## WHAT YOU NEED TO DO:
Pick out every line in the entries below that contains the string "adapt". Treat uppercase and lowercase letters as different.

Stored data entries
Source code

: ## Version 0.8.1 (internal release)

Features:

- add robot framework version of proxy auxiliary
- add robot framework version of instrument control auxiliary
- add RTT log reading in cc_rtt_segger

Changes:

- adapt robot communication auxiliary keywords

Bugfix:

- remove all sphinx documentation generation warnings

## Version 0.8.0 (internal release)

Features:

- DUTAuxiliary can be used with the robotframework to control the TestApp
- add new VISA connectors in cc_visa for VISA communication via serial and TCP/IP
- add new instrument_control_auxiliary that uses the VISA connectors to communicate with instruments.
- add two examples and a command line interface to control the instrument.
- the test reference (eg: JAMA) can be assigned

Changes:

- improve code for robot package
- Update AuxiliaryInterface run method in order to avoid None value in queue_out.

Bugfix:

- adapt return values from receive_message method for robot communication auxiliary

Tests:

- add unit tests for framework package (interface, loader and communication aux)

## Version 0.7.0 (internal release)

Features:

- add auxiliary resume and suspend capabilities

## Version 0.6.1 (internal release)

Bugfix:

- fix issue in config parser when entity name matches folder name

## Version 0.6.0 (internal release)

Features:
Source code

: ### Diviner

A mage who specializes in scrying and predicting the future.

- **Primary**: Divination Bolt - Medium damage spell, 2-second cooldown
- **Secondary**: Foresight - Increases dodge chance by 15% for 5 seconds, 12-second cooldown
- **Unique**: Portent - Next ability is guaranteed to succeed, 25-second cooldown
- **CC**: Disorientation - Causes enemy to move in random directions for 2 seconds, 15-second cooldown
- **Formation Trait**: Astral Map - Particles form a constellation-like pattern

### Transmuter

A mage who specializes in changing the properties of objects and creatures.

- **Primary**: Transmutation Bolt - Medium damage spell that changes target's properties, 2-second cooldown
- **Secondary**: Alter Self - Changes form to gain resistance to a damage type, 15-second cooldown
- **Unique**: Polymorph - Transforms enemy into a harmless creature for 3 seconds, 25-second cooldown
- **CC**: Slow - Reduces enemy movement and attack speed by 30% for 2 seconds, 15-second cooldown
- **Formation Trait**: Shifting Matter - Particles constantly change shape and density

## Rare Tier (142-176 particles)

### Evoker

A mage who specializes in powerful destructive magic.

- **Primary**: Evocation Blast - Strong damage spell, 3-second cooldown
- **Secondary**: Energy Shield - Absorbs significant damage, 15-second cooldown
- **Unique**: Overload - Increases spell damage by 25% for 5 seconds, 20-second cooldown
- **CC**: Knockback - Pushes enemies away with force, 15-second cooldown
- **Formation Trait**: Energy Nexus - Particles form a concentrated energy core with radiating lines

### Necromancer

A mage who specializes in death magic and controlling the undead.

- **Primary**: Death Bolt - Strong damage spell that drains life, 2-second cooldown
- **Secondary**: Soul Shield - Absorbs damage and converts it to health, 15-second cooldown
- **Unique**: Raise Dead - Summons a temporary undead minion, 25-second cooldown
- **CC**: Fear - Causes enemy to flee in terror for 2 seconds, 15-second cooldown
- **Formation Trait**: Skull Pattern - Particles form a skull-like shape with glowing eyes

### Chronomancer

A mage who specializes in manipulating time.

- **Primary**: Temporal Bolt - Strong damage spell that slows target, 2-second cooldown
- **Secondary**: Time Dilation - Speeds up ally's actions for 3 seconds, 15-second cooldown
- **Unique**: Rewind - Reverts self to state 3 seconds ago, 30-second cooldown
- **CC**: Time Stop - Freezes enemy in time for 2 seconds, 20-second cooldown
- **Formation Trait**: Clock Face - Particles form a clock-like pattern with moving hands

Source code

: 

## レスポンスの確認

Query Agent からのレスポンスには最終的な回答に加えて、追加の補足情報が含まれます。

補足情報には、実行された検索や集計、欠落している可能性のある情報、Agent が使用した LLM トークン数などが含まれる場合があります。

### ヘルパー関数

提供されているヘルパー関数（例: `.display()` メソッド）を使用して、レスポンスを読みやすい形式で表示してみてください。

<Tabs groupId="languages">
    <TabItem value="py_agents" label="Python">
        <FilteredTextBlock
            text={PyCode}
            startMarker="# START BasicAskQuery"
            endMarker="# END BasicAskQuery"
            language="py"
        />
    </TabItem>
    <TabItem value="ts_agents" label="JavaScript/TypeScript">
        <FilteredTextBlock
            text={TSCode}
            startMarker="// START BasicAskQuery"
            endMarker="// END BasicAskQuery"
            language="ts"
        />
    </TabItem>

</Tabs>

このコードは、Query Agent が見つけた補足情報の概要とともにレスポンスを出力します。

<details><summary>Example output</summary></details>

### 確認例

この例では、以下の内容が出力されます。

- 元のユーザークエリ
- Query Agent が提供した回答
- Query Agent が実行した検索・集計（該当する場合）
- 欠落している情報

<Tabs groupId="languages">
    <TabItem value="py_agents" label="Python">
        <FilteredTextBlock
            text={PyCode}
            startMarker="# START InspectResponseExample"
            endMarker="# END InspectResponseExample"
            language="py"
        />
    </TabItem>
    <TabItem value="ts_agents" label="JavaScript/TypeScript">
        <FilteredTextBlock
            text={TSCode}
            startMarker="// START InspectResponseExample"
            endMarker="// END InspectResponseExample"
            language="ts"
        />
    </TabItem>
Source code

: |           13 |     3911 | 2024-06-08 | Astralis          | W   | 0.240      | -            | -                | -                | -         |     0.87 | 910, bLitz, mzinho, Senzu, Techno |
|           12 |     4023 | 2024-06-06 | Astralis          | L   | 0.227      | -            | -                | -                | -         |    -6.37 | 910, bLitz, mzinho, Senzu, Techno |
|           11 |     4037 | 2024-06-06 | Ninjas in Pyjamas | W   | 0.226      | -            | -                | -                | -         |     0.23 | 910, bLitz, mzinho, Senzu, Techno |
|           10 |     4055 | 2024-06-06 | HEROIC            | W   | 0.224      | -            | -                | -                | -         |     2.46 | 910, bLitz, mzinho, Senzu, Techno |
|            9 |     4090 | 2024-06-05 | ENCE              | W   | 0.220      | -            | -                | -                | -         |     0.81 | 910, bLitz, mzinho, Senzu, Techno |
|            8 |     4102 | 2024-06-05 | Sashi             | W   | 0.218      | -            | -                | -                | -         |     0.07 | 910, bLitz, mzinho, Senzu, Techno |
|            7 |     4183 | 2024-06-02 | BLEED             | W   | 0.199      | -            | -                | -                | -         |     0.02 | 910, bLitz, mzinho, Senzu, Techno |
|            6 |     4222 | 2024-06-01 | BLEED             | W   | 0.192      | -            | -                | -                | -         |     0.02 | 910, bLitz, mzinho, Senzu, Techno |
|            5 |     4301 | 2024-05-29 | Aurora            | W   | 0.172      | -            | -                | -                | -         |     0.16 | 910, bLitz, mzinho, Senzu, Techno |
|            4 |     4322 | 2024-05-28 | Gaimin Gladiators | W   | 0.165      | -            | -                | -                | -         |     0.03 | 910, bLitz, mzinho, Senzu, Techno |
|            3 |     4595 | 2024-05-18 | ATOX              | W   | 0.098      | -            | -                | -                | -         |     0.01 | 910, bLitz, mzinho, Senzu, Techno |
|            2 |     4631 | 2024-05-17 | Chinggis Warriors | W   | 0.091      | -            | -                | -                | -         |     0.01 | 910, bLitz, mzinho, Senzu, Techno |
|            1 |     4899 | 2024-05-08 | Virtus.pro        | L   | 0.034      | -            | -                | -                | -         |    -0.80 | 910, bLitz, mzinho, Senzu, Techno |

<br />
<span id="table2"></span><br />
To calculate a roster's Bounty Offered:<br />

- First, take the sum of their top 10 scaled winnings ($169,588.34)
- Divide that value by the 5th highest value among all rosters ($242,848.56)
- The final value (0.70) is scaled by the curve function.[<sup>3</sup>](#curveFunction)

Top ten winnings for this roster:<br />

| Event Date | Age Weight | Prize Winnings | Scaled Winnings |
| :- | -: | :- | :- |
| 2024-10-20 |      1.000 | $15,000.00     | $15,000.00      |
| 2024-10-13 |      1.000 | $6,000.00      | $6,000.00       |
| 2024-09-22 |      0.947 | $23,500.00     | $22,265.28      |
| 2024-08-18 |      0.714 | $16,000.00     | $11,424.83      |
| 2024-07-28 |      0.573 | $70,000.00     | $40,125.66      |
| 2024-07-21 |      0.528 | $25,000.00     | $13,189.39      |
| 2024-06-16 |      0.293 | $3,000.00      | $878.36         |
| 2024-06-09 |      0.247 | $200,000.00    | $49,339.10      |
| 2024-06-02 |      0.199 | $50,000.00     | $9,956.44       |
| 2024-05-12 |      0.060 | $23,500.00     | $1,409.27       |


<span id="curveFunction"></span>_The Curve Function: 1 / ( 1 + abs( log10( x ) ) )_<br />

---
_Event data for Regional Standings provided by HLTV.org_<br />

## WRITTEN SOLUTION:
- adapt robot communication auxiliary keywords
- adapt return values from receive_message method for robot communication auxiliary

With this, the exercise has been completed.